> Task requirements
Whenever a line below holds the word "sintaxis", copy that line.

> Exercise input

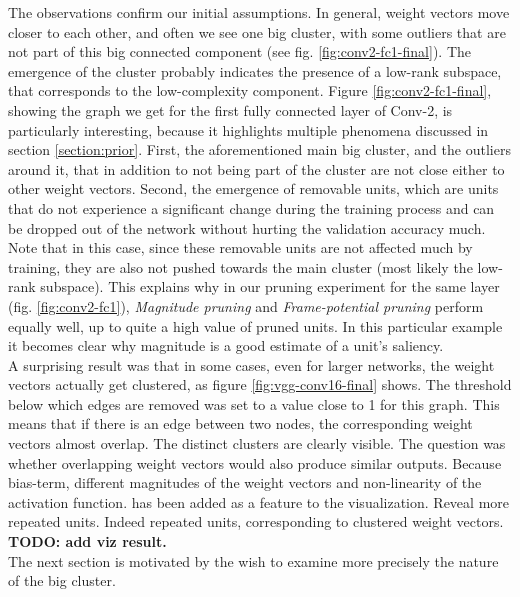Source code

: The observations confirm our initial assumptions. In general, weight vectors move closer to each other, and often we see one big cluster, with some outliers that are not part of this big connected component (see fig. \ref{fig:conv2-fc1-final}). The emergence of the cluster probably indicates the presence of a low-rank subspace, that corresponds to the low-complexity component. Figure \ref{fig:conv2-fc1-final}, showing the graph we get for the first fully connected layer of Conv-2, is particularly interesting, because it highlights multiple phenomena discussed in section \ref{section:prior}. First, the aforementioned main big cluster, and the outliers around it, that in addition to not being part of the cluster are not close either to other weight vectors. Second, the emergence of removable units, which are units that do not experience a significant change during the training process and can be dropped out of the network without hurting the validation accuracy much. Note that in this case, since these removable units are not affected much by training, they are also not pushed towards the main cluster (most likely the low-rank subspace). This explains why in our pruning experiment for the same layer (fig. \ref{fig:conv2-fc1}), \textit{Magnitude pruning} and \textit{Frame-potential pruning} perform equally well, up to quite a high value of pruned units. In this particular example it becomes clear why magnitude is a good estimate of a unit's saliency. \\

A surprising result was that in some cases, even for larger networks, the weight vectors actually get clustered, as figure \ref{fig:vgg-conv16-final} shows. The threshold below which edges are removed was set to a value close to 1 for this graph. This means that if there is an edge between two nodes, the corresponding weight vectors almost overlap. The distinct clusters are clearly visible. The question was whether overlapping weight vectors would also produce similar outputs. Because bias-term, different magnitudes of the weight vectors and non-linearity of the activation function. has been added as a feature to the visualization. Reveal more repeated units. Indeed repeated units, corresponding to clustered weight vectors. \textbf{TODO: add viz result.} \\

The next section is motivated by the wish to examine more precisely the nature of the big cluster.

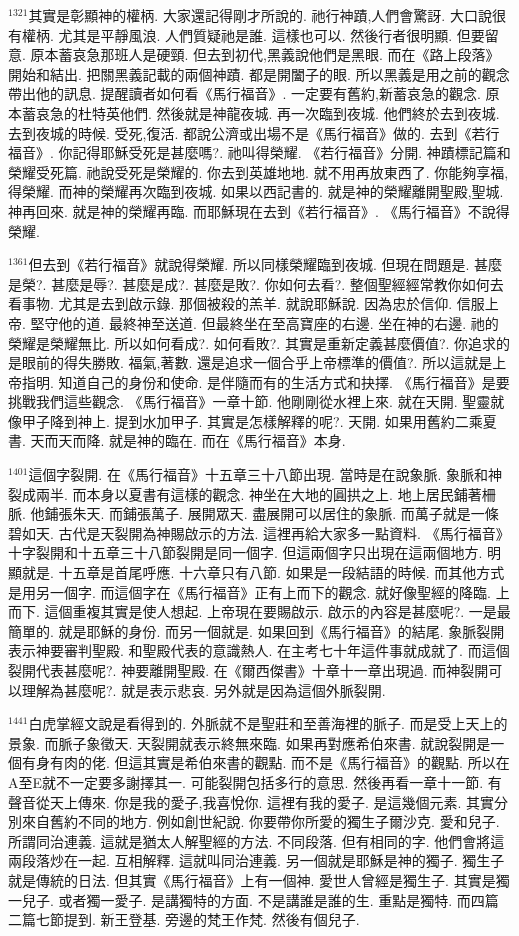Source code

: \documentclass{book}
\begin{document}
$^{1321}$其實是彰顯神的權柄.
大家還記得剛才所說的.
祂行神蹟,人們會驚訝.
大口說很有權柄.
尤其是平靜風浪.
人們質疑祂是誰.
這樣也可以.
然後行者很明顯.
但要留意.
原本蓄哀急那班人是硬頸.
但去到初代,黑義說他們是黑眼.
而在《路上段落》開始和結出.
把關黑義記載的兩個神蹟.
都是開闔子的眼.
所以黑義是用之前的觀念帶出他的訊息.
提醒讀者如何看《馬行福音》.
一定要有舊約,新蓄哀急的觀念.
原本蓄哀急的杜特英他們.
然後就是神龍夜城.
再一次臨到夜城.
他們終於去到夜城.
去到夜城的時候.
受死,復活.
都說公濟或出場不是《馬行福音》做的.
去到《若行福音》.
你記得耶穌受死是甚麼嗎?.
祂叫得榮耀.
《若行福音》分開.
神蹟標記篇和榮耀受死篇.
祂說受死是榮耀的.
你去到英雄地地.
就不用再放東西了.
你能夠享福,得榮耀.
而神的榮耀再次臨到夜城.
如果以西記書的.
就是神的榮耀離開聖殿,聖城.
神再回來.
就是神的榮耀再臨.
而耶穌現在去到《若行福音》.
《馬行福音》不說得榮耀.

$^{1361}$但去到《若行福音》就說得榮耀.
所以同樣榮耀臨到夜城.
但現在問題是.
甚麼是榮?.
甚麼是辱?.
甚麼是成?.
甚麼是敗?.
你如何去看?.
整個聖經經常教你如何去看事物.
尤其是去到啟示錄.
那個被殺的羔羊.
就說耶穌說.
因為忠於信仰.
信服上帝.
堅守他的道.
最終神至送道.
但最終坐在至高寶座的右邊.
坐在神的右邊.
祂的榮耀是榮耀無比.
所以如何看成?.
如何看敗?.
其實是重新定義甚麼價值?.
你追求的是眼前的得失勝敗.
福氣,著數.
還是追求一個合乎上帝標準的價值?.
所以這就是上帝指明.
知道自己的身份和使命.
是伴隨而有的生活方式和抉擇.
《馬行福音》是要挑戰我們這些觀念.
《馬行福音》一章十節.
他剛剛從水裡上來.
就在天開.
聖靈就像甲子降到神上.
提到水加甲子.
其實是怎樣解釋的呢?.
天開.
如果用舊約二乘夏書.
天而天而降.
就是神的臨在.
而在《馬行福音》本身.

$^{1401}$這個字裂開.
在《馬行福音》十五章三十八節出現.
當時是在說象脈.
象脈和神裂成兩半.
而本身以夏書有這樣的觀念.
神坐在大地的圓拱之上.
地上居民鋪著柵脈.
他鋪張朱天.
而鋪張萬子.
展開眾天.
盡展開可以居住的象脈.
而萬子就是一條碧如天.
古代是天裂開為神賜啟示的方法.
這裡再給大家多一點資料.
《馬行福音》十字裂開和十五章三十八節裂開是同一個字.
但這兩個字只出現在這兩個地方.
明顯就是.
十五章是首尾呼應.
十六章只有八節.
如果是一段結語的時候.
而其他方式是用另一個字.
而這個字在《馬行福音》正有上而下的觀念.
就好像聖經的降臨.
上而下.
這個重複其實是使人想起.
上帝現在要賜啟示.
啟示的內容是甚麼呢?.
一是最簡單的.
就是耶穌的身份.
而另一個就是.
如果回到《馬行福音》的結尾.
象脈裂開表示神要審判聖殿.
和聖殿代表的意識熱人.
在主考七十年這件事就成就了.
而這個裂開代表甚麼呢?.
神要離開聖殿.
在《爾西傑書》十章十一章出現過.
而神裂開可以理解為甚麼呢?.
就是表示悲哀.
另外就是因為這個外脈裂開.

$^{1441}$白虎掌經文說是看得到的.
外脈就不是聖莊和至善海裡的脈子.
而是受上天上的景象.
而脈子象徵天.
天裂開就表示終無來臨.
如果再對應希伯來書.
就說裂開是一個有身有肉的佬.
但這其實是希伯來書的觀點.
而不是《馬行福音》的觀點.
所以在A至E就不一定要多謝擇其一.
可能裂開包括多行的意思.
然後再看一章十一節.
有聲音從天上傳來.
你是我的愛子,我喜悅你.
這裡有我的愛子.
是這幾個元素.
其實分別來自舊約不同的地方.
例如創世紀說.
你要帶你所愛的獨生子爾沙克.
愛和兒子.
所謂同治連義.
這就是猶太人解聖經的方法.
不同段落.
但有相同的字.
他們會將這兩段落炒在一起.
互相解釋.
這就叫同治連義.
另一個就是耶穌是神的獨子.
獨生子就是傳統的日法.
但其實《馬行福音》上有一個神.
愛世人曾經是獨生子.
其實是獨一兒子.
或者獨一愛子.
是講獨特的方面.
不是講誰是誰的生.
重點是獨特.
而四篇二篇七節提到.
新王登基.
旁邊的梵王作梵.
然後有個兒子.
\end{document}
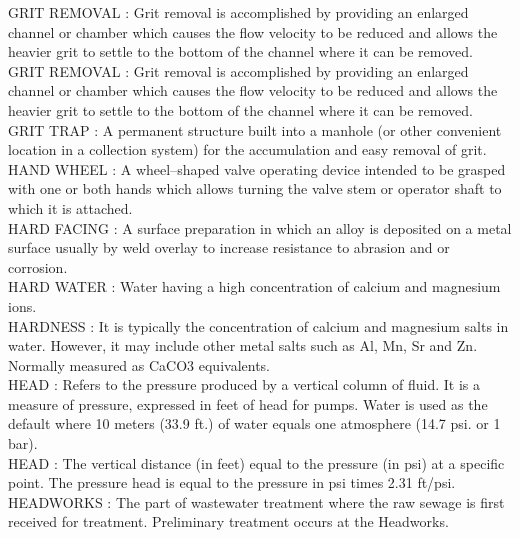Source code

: GRIT REMOVAL :  Grit removal is accomplished by providing an enlarged channel or chamber which causes the flow velocity to be reduced and allows the heavier grit to settle to the bottom of the channel where it can be removed.\\
\vspace{0.15cm}
GRIT REMOVAL :  Grit removal is accomplished by providing an enlarged channel or chamber which causes the flow velocity to be reduced and allows the heavier grit to settle to the bottom of the channel where it can be removed.\\
\vspace{0.15cm}
GRIT TRAP :  A permanent structure built into a manhole (or other convenient location in a collection system) for the accumulation and easy removal of grit. \\
\vspace{0.15cm}
HAND WHEEL :   A wheel–shaped valve operating device intended to be grasped with one or both hands which allows turning the valve stem or operator shaft to which it is attached.\\
\vspace{0.15cm}
HARD FACING :   A surface preparation in which an alloy is deposited on a metal surface usually by weld overlay to increase resistance to abrasion and or corrosion.\\
\vspace{0.15cm}
HARD WATER :  Water having a high concentration of calcium and magnesium ions.\\
\vspace{0.15cm}
HARDNESS :  It is typically the concentration of calcium and magnesium salts in water. However, it may include other metal salts such as Al, Mn, Sr and Zn. Normally measured as CaCO3 equivalents.\\
\vspace{0.15cm}
HEAD :   Refers to the pressure produced by a vertical column of fluid.  It is a measure of pressure, expressed in feet of head for pumps. Water is used as the default where 10 meters (33.9 ft.) of water equals one atmosphere (14.7 psi. or 1 bar).\\
\vspace{0.15cm}
HEAD :  The vertical distance (in feet) equal to the pressure (in psi) at a specific point. The pressure head is equal to the pressure in psi times 2.31 ft/psi.\\
\vspace{0.15cm}
HEADWORKS :   The part of wastewater treatment where the raw sewage is first received for treatment.  Preliminary treatment occurs at the Headworks.\\
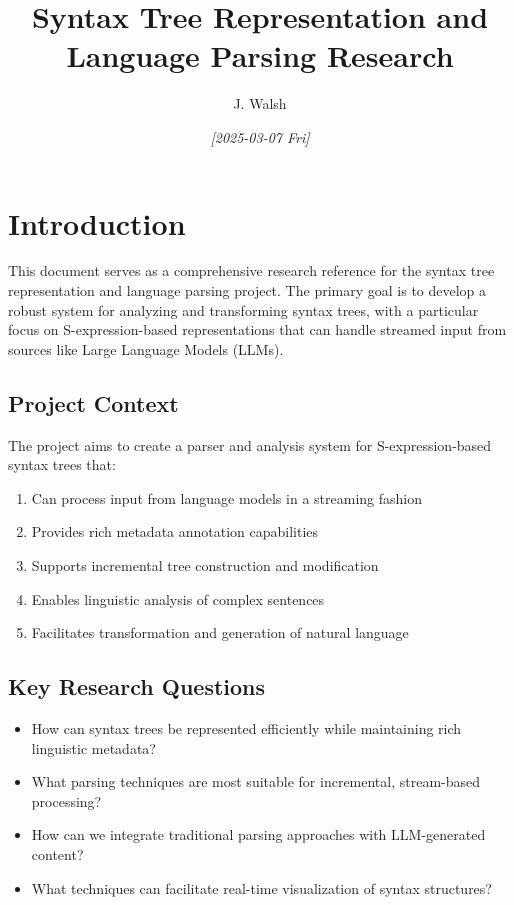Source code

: \documentclass[a4paper,11pt]{article}
\author{J. Walsh}
\date{\textit{{[}2025-03-07 Fri]}}
\title{Syntax Tree Representation and Language Parsing Research}
\begin{document}
\maketitle
\setcounter{tocdepth}{3}
\tableofcontents

\section{Introduction}
\label{sec:org1f7da3b}

This document serves as a comprehensive research reference for the syntax tree representation and language parsing project. The primary goal is to develop a robust system for analyzing and transforming syntax trees, with a particular focus on S-expression-based representations that can handle streamed input from sources like Large Language Models (LLMs).
\subsection{Project Context}
\label{sec:orga80ac33}

The project aims to create a parser and analysis system for S-expression-based syntax trees that:

\begin{enumerate}
\item Can process input from language models in a streaming fashion
\item Provides rich metadata annotation capabilities
\item Supports incremental tree construction and modification
\item Enables linguistic analysis of complex sentences
\item Facilitates transformation and generation of natural language
\end{enumerate}
\subsection{Key Research Questions}
\label{sec:orgbf6db49}

\begin{itemize}
\item How can syntax trees be represented efficiently while maintaining rich linguistic metadata?
\item What parsing techniques are most suitable for incremental, stream-based processing?
\item How can we integrate traditional parsing approaches with LLM-generated content?
\item What techniques can facilitate real-time visualization of syntax structures?
\end{itemize}
\end{document}
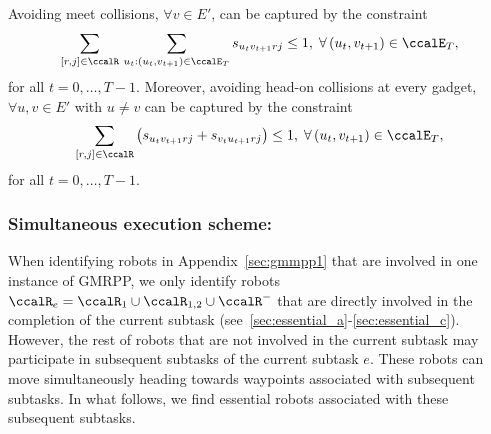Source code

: \documentclass[Afour,sageh,times]{sagej}
\begin{document}
{{Avoiding meet collisions,  $\forall v \in E'$, can be captured by the constraint
\begin{align}\label{eq:meet}
 \sum_{[r,j]\in\ccalR}  \, \sum_{u_t: (u_t, v_{t+1}) \in \ccalE_T} s_{u_t v_{t+1} r j } \leq 1,  \; \forall \,(u_t, v_{t+1}) \in \ccalE_T,
\end{align}
for all $t=0,\ldots,T-1$. Moreover, avoiding head-on collisions at every  gadget, $\forall u, v \in E'$ with $u\not= v$ can be captured by the constraint
\begin{align}\label{eq:headon}
 \sum_{[r,j]\in \ccalR} \left( s_{u_t v_{t+1} r j } + s_{v_t u_{t+1} r j } \right) \leq 1, \; \forall \,(u_t, v_{t+1}) \in \ccalE_T,
\end{align}
for all $t=0,\ldots,T-1$.


\subsubsection{Simultaneous execution scheme:}\label{sec:extension_essential}
When identifying robots in Appendix~\ref{sec:gmmpp1} that are involved in one instance of GMRPP, we only identify robots $\ccalR_e =\ccalR_1 \cup \ccalR_{1,2} \cup \ccalR^-$ that are directly involved in the completion of the current subtask (see~\ref{sec:essential_a}-\ref{sec:essential_c}). However, the rest of robots that are not involved in the current subtask may participate in subsequent subtasks of  the current subtask $e$. These robots can move simultaneously  heading towards  waypoints associated with subsequent subtasks. In what follows, we find essential robots associated with these subsequent subtasks.

}}
\end{document}
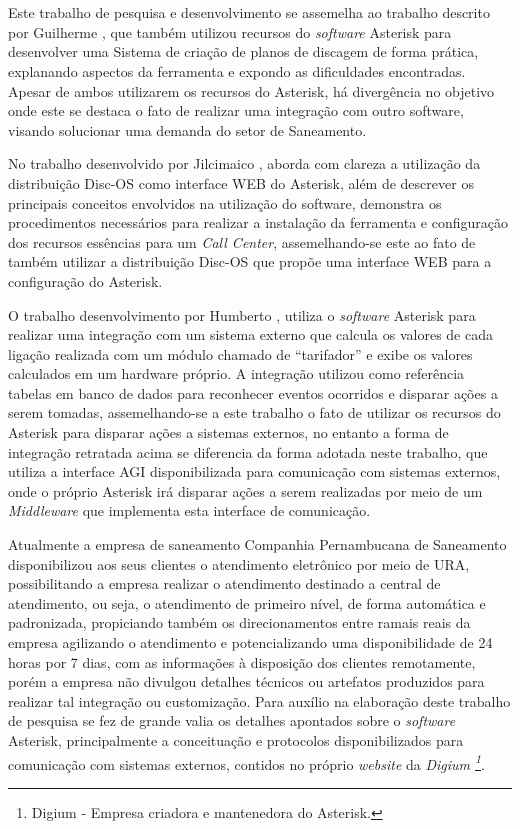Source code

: \section{\fontsize{12}{1} }
Este trabalho de pesquisa e desenvolvimento se assemelha ao trabalho descrito por Guilherme \cite{VIEIRA:2007}, que também utilizou recursos do \textit{software} Asterisk para desenvolver uma Sistema de criação de planos de discagem de forma prática, explanando aspectos da ferramenta e expondo as dificuldades encontradas. Apesar de ambos utilizarem os recursos do Asterisk, há divergência no objetivo onde este se destaca o fato de realizar uma integração com outro software, visando solucionar uma demanda do setor de Saneamento.

No trabalho desenvolvido por Jilcimaico \cite{DARU:2008}, aborda com clareza a utilização da distribuição Disc-OS como interface WEB do Asterisk, além de descrever os principais conceitos envolvidos na utilização do software, demonstra os procedimentos necessários para realizar a instalação da ferramenta e configuração dos recursos essências para um \textit{Call Center}, assemelhando-se este ao fato de também utilizar a distribuição Disc-OS que propõe uma interface WEB para a configuração do Asterisk.

O trabalho desenvolvimento por Humberto \cite{CAMPOS:2007}, utiliza o \textit{software} Asterisk para realizar uma integração com um sistema externo que calcula os valores de cada ligação realizada com um módulo chamado de “tarifador” e exibe os valores calculados em um hardware próprio. A integração utilizou como referência tabelas em banco de dados para reconhecer eventos ocorridos e disparar ações a serem tomadas, assemelhando-se a este trabalho o fato de utilizar os recursos do Asterisk para disparar ações a sistemas externos, no entanto a forma de integração retratada acima se diferencia da forma adotada neste trabalho, que utiliza a interface AGI disponibilizada para comunicação com sistemas externos, onde o próprio Asterisk irá disparar ações a serem realizadas por meio de um \textit{Middleware} que implementa esta interface de comunicação.

Atualmente a empresa de saneamento Companhia Pernambucana de Saneamento \cite{COMPESA:URA} disponibilizou aos seus clientes o atendimento eletrônico por meio de URA, possibilitando a empresa realizar o atendimento destinado a central de atendimento, ou seja, o atendimento de primeiro nível, de forma automática e padronizada, propiciando também os direcionamentos entre ramais reais da empresa agilizando o atendimento e potencializando uma disponibilidade de 24 horas por 7 dias, com as informações à disposição dos clientes remotamente, porém a empresa não divulgou detalhes técnicos ou artefatos produzidos para realizar tal integração ou customização.
Para auxílio na elaboração deste trabalho de pesquisa se fez de grande valia os detalhes apontados sobre o \textit{software} Asterisk, principalmente a conceituação e protocolos disponibilizados para comunicação com sistemas externos, contidos no próprio \textit{website} da \textit{Digium \footnote{Digium - Empresa criadora e mantenedora do Asterisk.}}. 
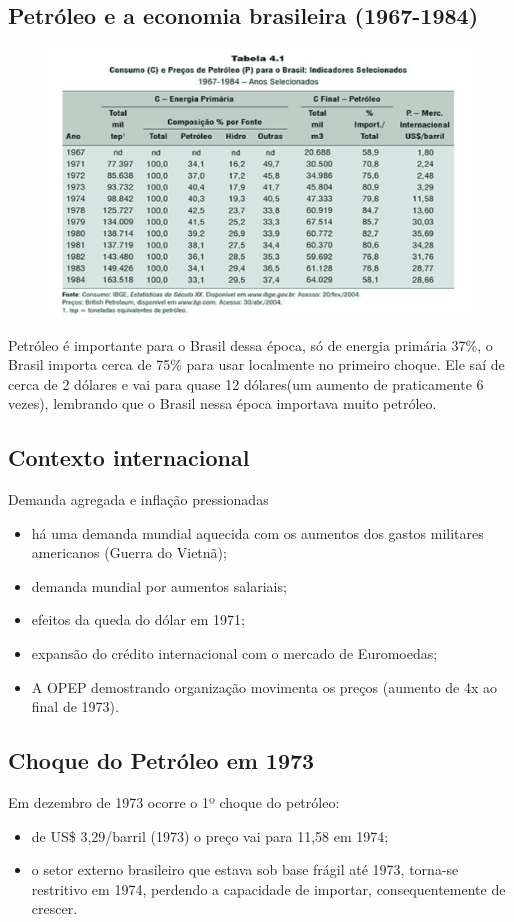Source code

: \documentclass[a4paper,12pt]{article}[abntex2]
\begin{document}
\subsection{\textbf{Petróleo e a economia brasileira (1967-1984)}}
\begin{figure}[H]
    \centering
    \includegraphics[width=0.7\linewidth]{Imagens/a6i1.png}
\end{figure}
Petróleo é importante para o Brasil dessa época, só de energia primária 37\%, o Brasil importa cerca de 75\% para usar localmente no primeiro choque. Ele saí de cerca de 2 dólares e vai para quase 12 dólares(um aumento de praticamente 6 vezes), lembrando que o Brasil nessa época importava muito petróleo.


\subsection{\textbf{Contexto internacional}}
Demanda agregada e inflação pressionadas\begin{itemize}
    \item há uma demanda mundial aquecida com os aumentos dos gastos militares americanos (Guerra do Vietnã);
    \item demanda mundial por aumentos salariais;
    \item efeitos da queda do dólar em 1971;
    \item expansão do crédito internacional com o mercado de Euromoedas;
    \item A OPEP demostrando organização movimenta os preços (aumento de 4x ao final de 1973).
\end{itemize}

\subsection{\textbf{Choque do Petróleo em 1973}}
Em dezembro de 1973 ocorre o 1º choque do petróleo:\begin{itemize}
    \item de US\$ 3,29/barril (1973) o preço vai para 11,58 em 1974; 
    \item o setor externo brasileiro que estava sob base frágil até 1973, torna-se restritivo em 1974, perdendo a capacidade de importar, consequentemente de crescer.
\end{itemize}
\end{document}
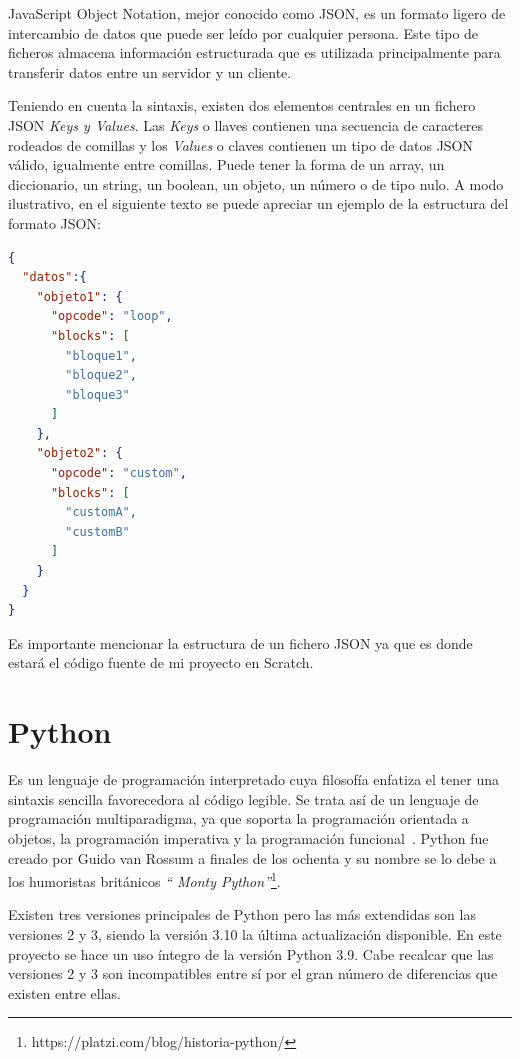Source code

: \documentclass[a4paper, 12pt]{book}
\begin{document}
JavaScript Object Notation, mejor conocido como JSON, es un formato ligero de intercambio de datos que puede ser leído por cualquier persona. Este tipo de ficheros almacena información estructurada que es utilizada principalmente para transferir datos entre un servidor y un cliente\cite{jsonWeb}.

Teniendo en cuenta la sintaxis, existen dos elementos centrales en un fichero JSON \textit{Keys y Values}. Las \textit{Keys} o llaves contienen una secuencia de caracteres rodeados de comillas y los \textit{Values} o claves contienen un tipo de datos JSON válido, igualmente entre comillas. Puede tener la forma de un array, un diccionario, un string, un boolean, un objeto, un número o de tipo nulo. A modo ilustrativo, en el siguiente texto se puede apreciar un ejemplo de la estructura del formato JSON: %

\begin{lstlisting}[language=json]
{
  "datos":{
    "objeto1": {
      "opcode": "loop",
      "blocks": [
        "bloque1", 
        "bloque2",
        "bloque3"
      ]
    },
    "objeto2": {
      "opcode": "custom",
      "blocks": [
        "customA", 
        "customB"
      ]
    }
  }
}
\end{lstlisting}

Es importante mencionar la estructura de un fichero JSON ya que es donde estará el código fuente de mi proyecto en Scratch.

\section{Python}
\label{sec:Python}

Es un lenguaje de programación interpretado cuya filosofía enfatiza el tener una sintaxis sencilla favorecedora al código legible. Se trata así de un lenguaje de programación multiparadigma, ya que soporta la programación orientada a objetos, la programación imperativa y la programación funcional~\cite{pythonWeb}. Python fue creado por Guido van Rossum a finales de los ochenta y su nombre se lo debe a los humoristas británicos \textit{`` Monty Python''}\footnote{https://platzi.com/blog/historia-python/}.

Existen tres versiones principales de Python pero las más extendidas son las versiones 2 y 3, siendo la versión 3.10 la última actualización disponible. En este proyecto se hace un uso íntegro de la versión Python 3.9. Cabe recalcar que las versiones 2 y 3 son incompatibles entre sí por el gran número de diferencias que existen entre ellas.
\end{document}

> Result
Teniendo en cuenta la sintaxis, existen dos elementos centrales en un fichero JSON \textit{Keys y Values}. Las \textit{Keys} o llaves contienen una secuencia de caracteres rodeados de comillas y los \textit{Values} o claves contienen un tipo de datos JSON válido, igualmente entre comillas. Puede tener la forma de un array, un diccionario, un string, un boolean, un objeto, un número o de tipo nulo. A modo ilustrativo, en el siguiente texto se puede apreciar un ejemplo de la estructura del formato JSON: %
Es un lenguaje de programación interpretado cuya filosofía enfatiza el tener una sintaxis sencilla favorecedora al código legible. Se trata así de un lenguaje de programación multiparadigma, ya que soporta la programación orientada a objetos, la programación imperativa y la programación funcional~\cite{pythonWeb}. Python fue creado por Guido van Rossum a finales de los ochenta y su nombre se lo debe a los humoristas británicos \textit{`` Monty Python''}\footnote{https://platzi.com/blog/historia-python/}.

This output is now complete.